> _SUPPLIED PASSAGE_:
[Start of section]
Personal information
- Date of birth: 9 May 1988 (age 38)
- Place of birth: Thonon-les-Bains, France
- Height: 1.76 m (5 ft 9 in)
- Position: Striker

Youth career
- 1996–2003: ES Douvaine
- 2003–2005: Servette
- 2005–2007: Croix-de-Savoie

Senior career*
- Years: Team / Apps / (Gls)
- 2007–2014: Evian / 182 / (52)
- 2012: Evian B / 3 / (2)
- 2014–2017: Montpellier / 70 / (7)
- 2015–2017: Montpellier B / 8 / (4)
- 2017: → Angers (loan) / 13 / (0)
- 2018–2022: Pafos / 68 / (22)
- 2019: → Riga (loan) / 0 / (0)
- Total:  / 344 / (87)

= Kévin Bérigaud =

French footballer (born 1988)

Kévin Bérigaud (born 9 May 1988) is a French former professional footballer who played as a striker.
[End of section]
> _DATA SECTION_:
[Start of section]
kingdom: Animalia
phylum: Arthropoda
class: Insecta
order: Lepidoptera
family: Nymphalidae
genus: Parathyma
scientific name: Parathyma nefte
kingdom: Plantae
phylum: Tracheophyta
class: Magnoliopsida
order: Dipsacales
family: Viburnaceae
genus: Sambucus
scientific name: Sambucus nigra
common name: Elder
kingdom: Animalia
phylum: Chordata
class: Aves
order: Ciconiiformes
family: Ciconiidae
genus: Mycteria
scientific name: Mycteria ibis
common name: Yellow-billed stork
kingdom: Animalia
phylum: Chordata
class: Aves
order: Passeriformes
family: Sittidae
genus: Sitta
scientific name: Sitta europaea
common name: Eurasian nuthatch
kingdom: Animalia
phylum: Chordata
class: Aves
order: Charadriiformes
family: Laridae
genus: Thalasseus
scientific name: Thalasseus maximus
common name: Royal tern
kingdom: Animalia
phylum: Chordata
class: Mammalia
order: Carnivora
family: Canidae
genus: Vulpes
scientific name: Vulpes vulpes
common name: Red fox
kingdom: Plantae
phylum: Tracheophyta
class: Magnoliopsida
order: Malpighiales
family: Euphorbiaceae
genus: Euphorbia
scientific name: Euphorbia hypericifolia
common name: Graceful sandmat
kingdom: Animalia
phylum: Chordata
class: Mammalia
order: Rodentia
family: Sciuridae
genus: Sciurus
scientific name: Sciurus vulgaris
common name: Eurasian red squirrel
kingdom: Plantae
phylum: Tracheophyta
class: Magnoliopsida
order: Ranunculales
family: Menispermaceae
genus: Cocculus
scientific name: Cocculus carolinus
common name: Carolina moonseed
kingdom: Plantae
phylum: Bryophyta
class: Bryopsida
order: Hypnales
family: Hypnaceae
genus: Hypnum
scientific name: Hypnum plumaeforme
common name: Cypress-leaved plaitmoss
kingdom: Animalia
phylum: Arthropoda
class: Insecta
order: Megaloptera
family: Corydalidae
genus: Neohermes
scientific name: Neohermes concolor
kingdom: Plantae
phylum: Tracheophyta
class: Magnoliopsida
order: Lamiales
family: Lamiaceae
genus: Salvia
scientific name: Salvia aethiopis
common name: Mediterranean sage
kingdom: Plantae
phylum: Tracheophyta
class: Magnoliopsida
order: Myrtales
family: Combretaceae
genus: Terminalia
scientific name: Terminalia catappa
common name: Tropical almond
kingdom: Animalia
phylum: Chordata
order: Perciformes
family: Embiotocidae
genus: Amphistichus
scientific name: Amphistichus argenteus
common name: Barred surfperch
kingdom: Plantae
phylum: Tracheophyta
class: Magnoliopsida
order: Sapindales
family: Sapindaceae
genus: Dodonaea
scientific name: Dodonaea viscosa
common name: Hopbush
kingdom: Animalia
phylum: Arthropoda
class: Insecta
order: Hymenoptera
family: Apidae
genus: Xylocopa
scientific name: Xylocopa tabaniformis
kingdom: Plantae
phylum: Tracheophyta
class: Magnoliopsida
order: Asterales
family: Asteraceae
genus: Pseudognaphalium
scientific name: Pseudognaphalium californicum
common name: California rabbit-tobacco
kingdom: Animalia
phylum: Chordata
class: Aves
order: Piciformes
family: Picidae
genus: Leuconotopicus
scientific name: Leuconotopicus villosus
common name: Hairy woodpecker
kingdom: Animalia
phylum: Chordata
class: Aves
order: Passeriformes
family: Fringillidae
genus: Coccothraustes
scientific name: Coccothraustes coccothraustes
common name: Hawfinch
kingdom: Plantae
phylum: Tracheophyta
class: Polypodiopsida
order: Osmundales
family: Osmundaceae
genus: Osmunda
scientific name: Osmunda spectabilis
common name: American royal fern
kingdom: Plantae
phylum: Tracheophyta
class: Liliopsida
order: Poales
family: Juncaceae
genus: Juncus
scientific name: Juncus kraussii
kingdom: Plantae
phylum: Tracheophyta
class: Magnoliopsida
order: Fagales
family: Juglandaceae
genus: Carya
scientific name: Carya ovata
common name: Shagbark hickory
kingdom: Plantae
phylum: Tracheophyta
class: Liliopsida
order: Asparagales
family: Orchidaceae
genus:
[End of section]
> _THINGS TO DO_:
[a] Duplicate the part of the Kévin Bérigaud profile from "Senior career*" to "Pafos / 68 / (22)".
[b] Where was Kévin Bérigaud born, according to his profile?
[c] Resume the Kévin Bérigaud profile from its final sentence.

> _OUTPUTS FOR THE TASKS_:
[a]
Senior career*
- Years: Team / Apps / (Gls)
- 2007–2014: Evian / 182 / (52)
- 2012: Evian B / 3 / (2)
- 2014–2017: Montpellier / 70 / (7)
- 2015–2017: Montpellier B / 8 / (4)
- 2017: → Angers (loan) / 13 / (0)
- 2018–2022: Pafos / 68 / (22)

[b] Thonon-les-Bains, France.

[c]
== Career ==
Born in Thonon-les-Bains, Bérigaud began his career playing in the academy of Swiss club Servette. He joined Football Croix-de-Savoie in 2005. In 2007, the year Bérigaud joined the first team, the club merged with Olympique Thonon Chablais to create Olympique Croix de Savoie. The club adopted the name of Evian Thonon Gaillard, or Evian for short, in 2009.

In January 2019, Bérigaud joined Latvian club Riga on loan.